Peter Sullivan spent 38 years in a British prison for a murder he didn’t commit. On Tuesday, a London court quashed his conviction after new DNA evidence proved his innocence.
Sullivan, now 68, appeared by video from Wakefield Prison as the Court of Appeal announced its decision. He broke down in tears, covering his mouth as the judges ordered his release.
“I am not angry, I am not bitter,” Sullivan said in a statement read by his attorney, Sarah Myatt. “As God is my witness, it is said the truth shall take you free. It is unfortunate that it does not give a timescale.”
Sullivan had been convicted in 1987 of killing 21-year-old Diane Sindall in Bebington, northwest England.

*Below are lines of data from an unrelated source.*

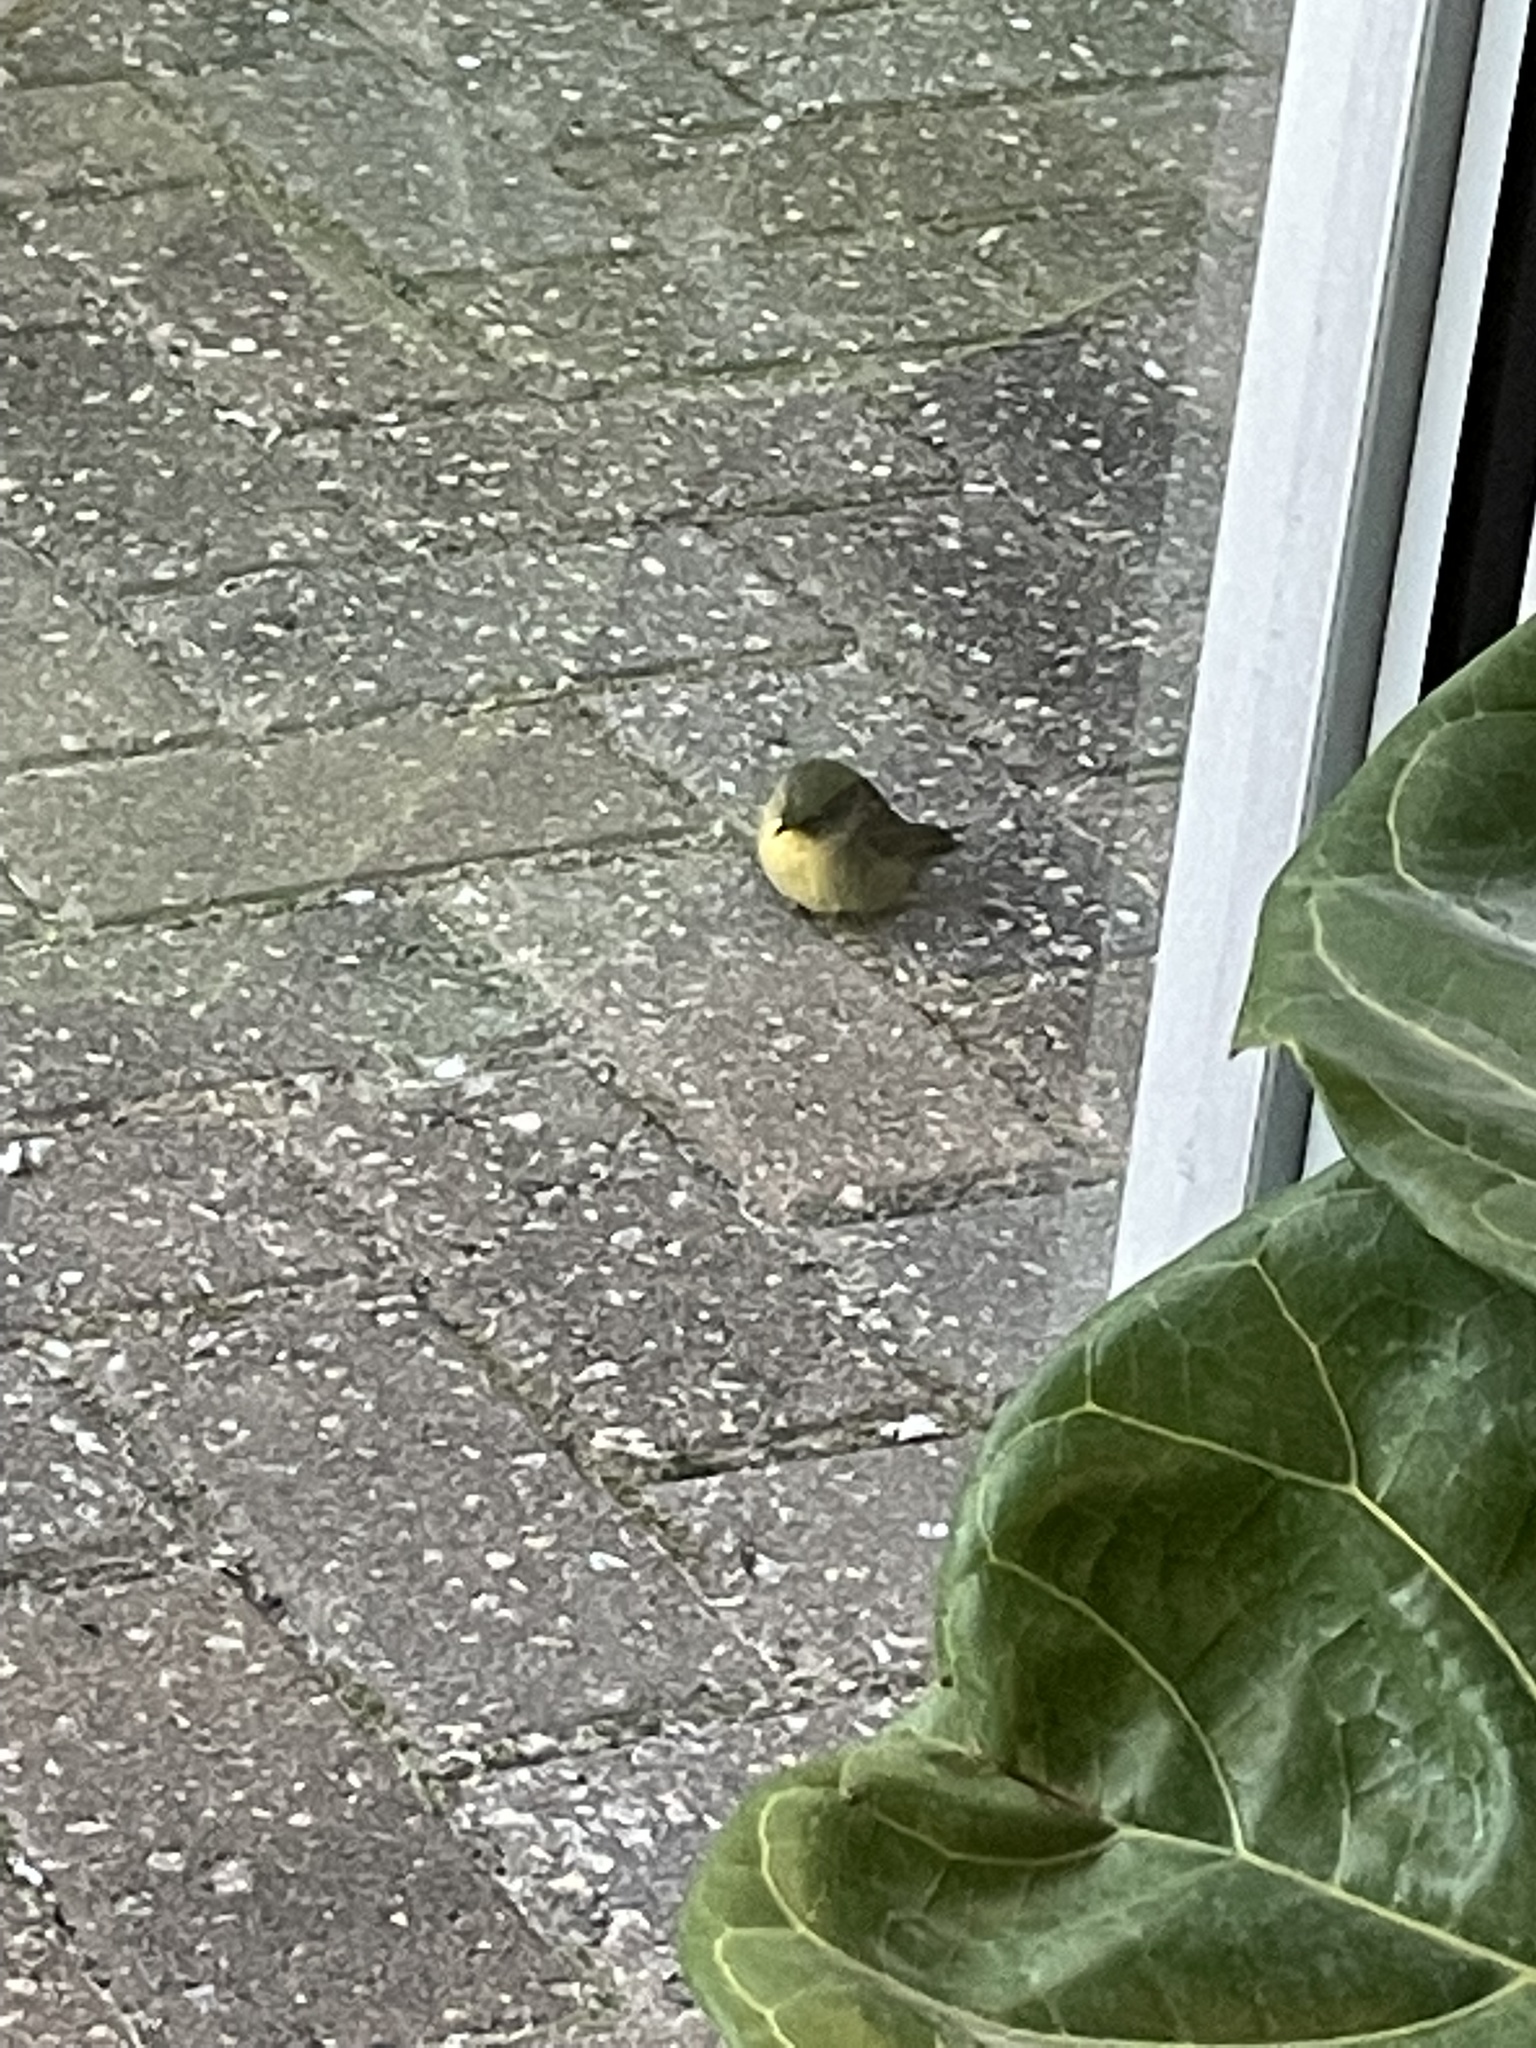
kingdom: Animalia
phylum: Chordata
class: Aves
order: Passeriformes
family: Parulidae
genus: Geothlypis
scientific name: Geothlypis trichas
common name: Common yellowthroat
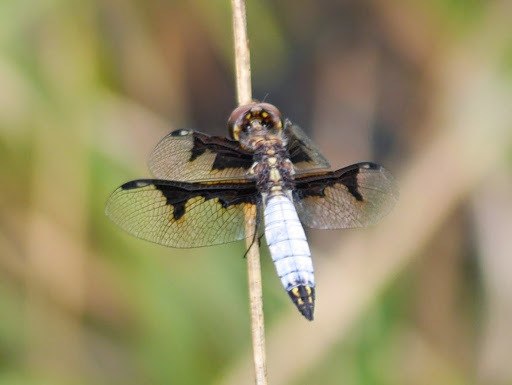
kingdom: Animalia
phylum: Arthropoda
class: Insecta
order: Odonata
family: Libellulidae
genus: Palpopleura
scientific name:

Sindall, a florist and bride-to-be, had run out of fuel on her way home from a pub job. Her body was found the next morning in an alley. She had been beaten and sexually assaulted.
The case hinged on circumstantial evidence. For decades, forensic tests could not analyze the fluid found on Sindall’s body. That changed in 2024, when advanced DNA testing revealed that the biological material did not belong to Sullivan.
“The prosecution case is that it was one person who sexually assaulted the victim,” said defense attorney Jason Pitter. “The evidence here is now that one person was not the defendant.”
Prosecutor Duncan Atkinson did not contest the appeal. “Had this DNA evidence been available at the time, it is inconceivable that Sullivan would have been prosecuted,” he said.
Justice Timothy Holroyde agreed, stating, “In the light of that evidence, it is impossible to regard the appellant’s conviction as safe.”
Sullivan became the longest-serving person wrongfully imprisoned in the U.K., according to his attorney.
The Criminal Cases Review Commission (CCRC), an agency tasked with reviewing potential miscarriages of justice, had declined to refer his case in 2008. At the time, it believed testing wouldn’t produce viable DNA.
A CCRC spokesperson said the decision was based on the evidence available then but admitted regret for not spotting the miscarriage of justice sooner. In 2019, Sullivan appealed without the CCRC’s help but was turned down in 2021. The CCRC reopened the case that same year, using newer technology to uncover the evidence that led to Sullivan’s release.
The Merseyside Police have reopened their investigation and are seeking the real killer. DNA from the scene does not match anyone in the national database. Police have already ruled out Sindall’s fiancé, her family, and over 260 men screened since the reinvestigation began.
Outside the courtroom, Sullivan’s sister, Kim Smith, expressed grief and relief.
“We lost Peter for 39 years,” she said. “But it’s not just us. The Sindall family lost their daughter. They are not going to get her back. We’ve got Peter back and now we’ve got to try and build a life around him again.”
The case now joins a growing list of wrongful convictions overturned with the help of DNA. As with Japan’s Iwao Hakamata, who was also recently exonerated after decades on death row, the truth took years to surface. But for Sullivan, freedom has finally arrived—after nearly four decades lost behind bars.